>>

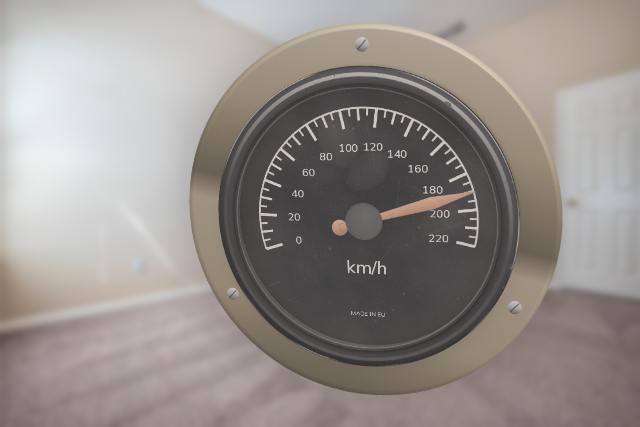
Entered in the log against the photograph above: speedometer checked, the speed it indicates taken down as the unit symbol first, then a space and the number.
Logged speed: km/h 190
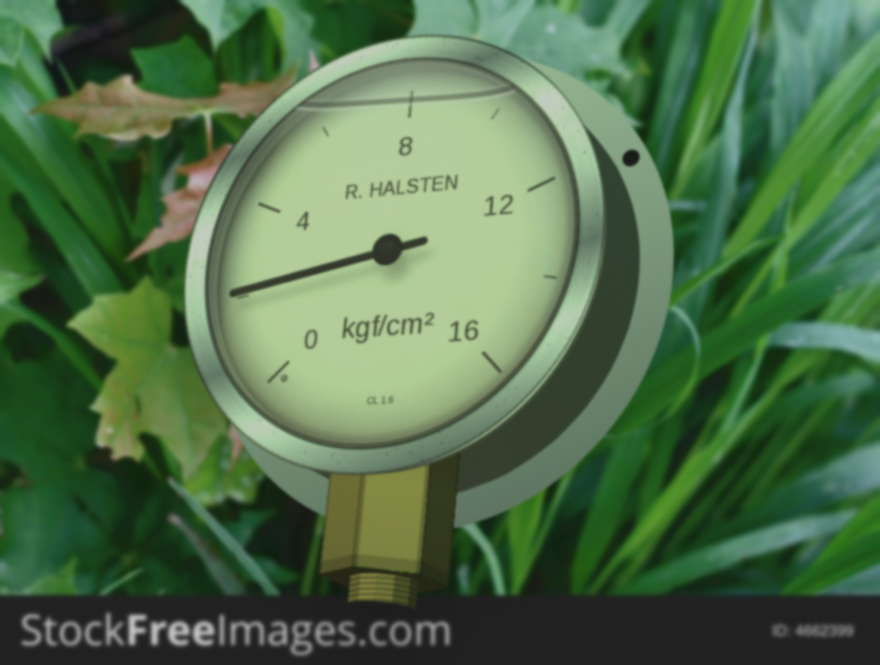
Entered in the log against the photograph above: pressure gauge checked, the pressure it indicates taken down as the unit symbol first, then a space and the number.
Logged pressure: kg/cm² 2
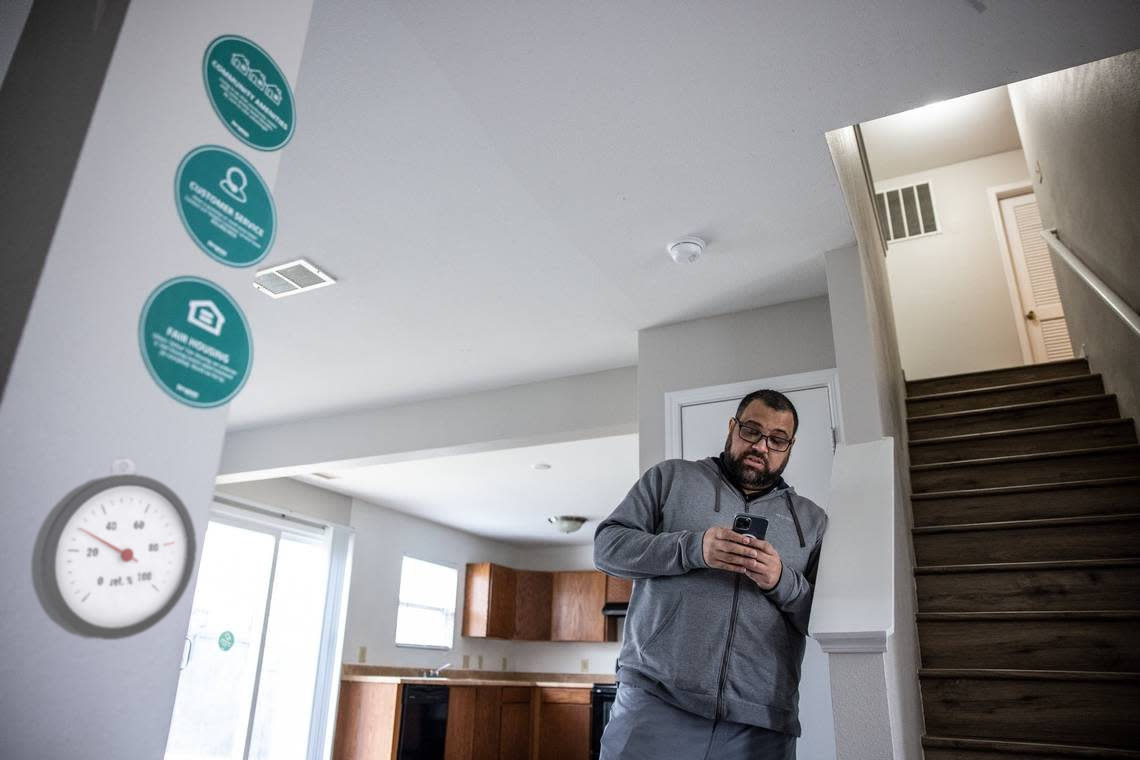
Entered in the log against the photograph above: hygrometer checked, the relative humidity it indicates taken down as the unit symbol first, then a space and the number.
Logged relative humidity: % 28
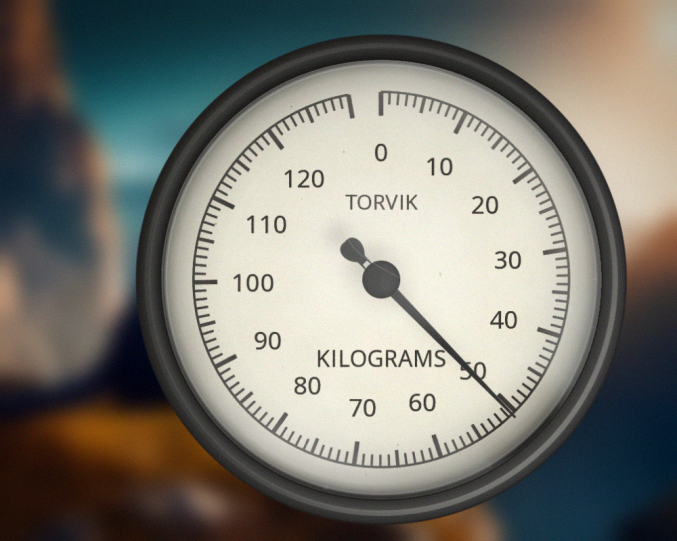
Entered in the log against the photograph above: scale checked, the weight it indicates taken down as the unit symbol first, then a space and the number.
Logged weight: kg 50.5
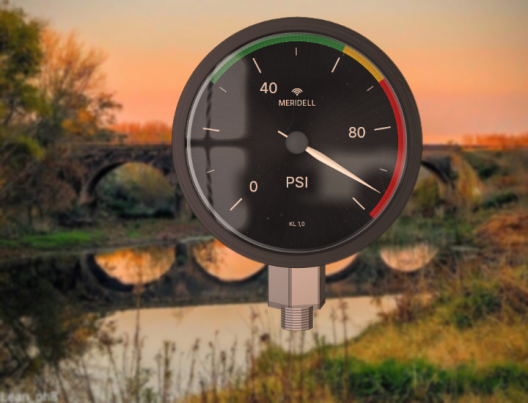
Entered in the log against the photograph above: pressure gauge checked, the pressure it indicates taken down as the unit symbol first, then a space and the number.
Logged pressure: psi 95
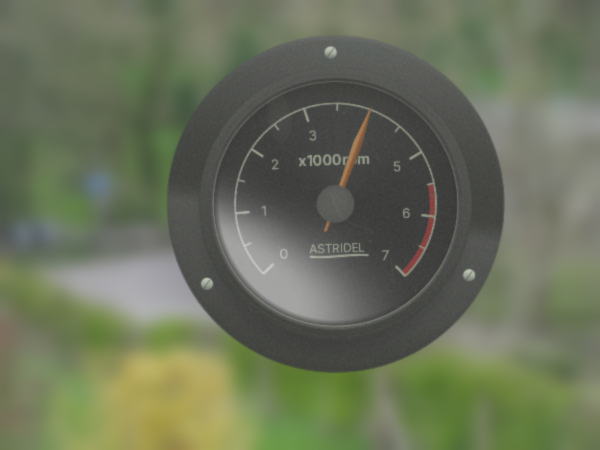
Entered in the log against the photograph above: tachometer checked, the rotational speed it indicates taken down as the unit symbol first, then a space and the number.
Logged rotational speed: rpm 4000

<<

→ **Required work**:
Express all the entries above as a two-column CSV headed entry_text,reading, with one row per entry: put the entry's wording in the first quoted field and its logged value in the second, replacing any line breaks with spaces. Leave the pictures out.

→ **Task answer**:
entry_text,reading
"Entered in the log against the photograph above: speedometer checked, the speed it indicates taken down as the unit symbol first, then a space and the number. Logged speed:","km/h 190"
"Entered in the log against the photograph above: pressure gauge checked, the pressure it indicates taken down as the unit symbol first, then a space and the number. Logged pressure:","kg/cm² 2"
"Entered in the log against the photograph above: hygrometer checked, the relative humidity it indicates taken down as the unit symbol first, then a space and the number. Logged relative humidity:","% 28"
"Entered in the log against the photograph above: scale checked, the weight it indicates taken down as the unit symbol first, then a space and the number. Logged weight:","kg 50.5"
"Entered in the log against the photograph above: pressure gauge checked, the pressure it indicates taken down as the unit symbol first, then a space and the number. Logged pressure:","psi 95"
"Entered in the log against the photograph above: tachometer checked, the rotational speed it indicates taken down as the unit symbol first, then a space and the number. Logged rotational speed:","rpm 4000"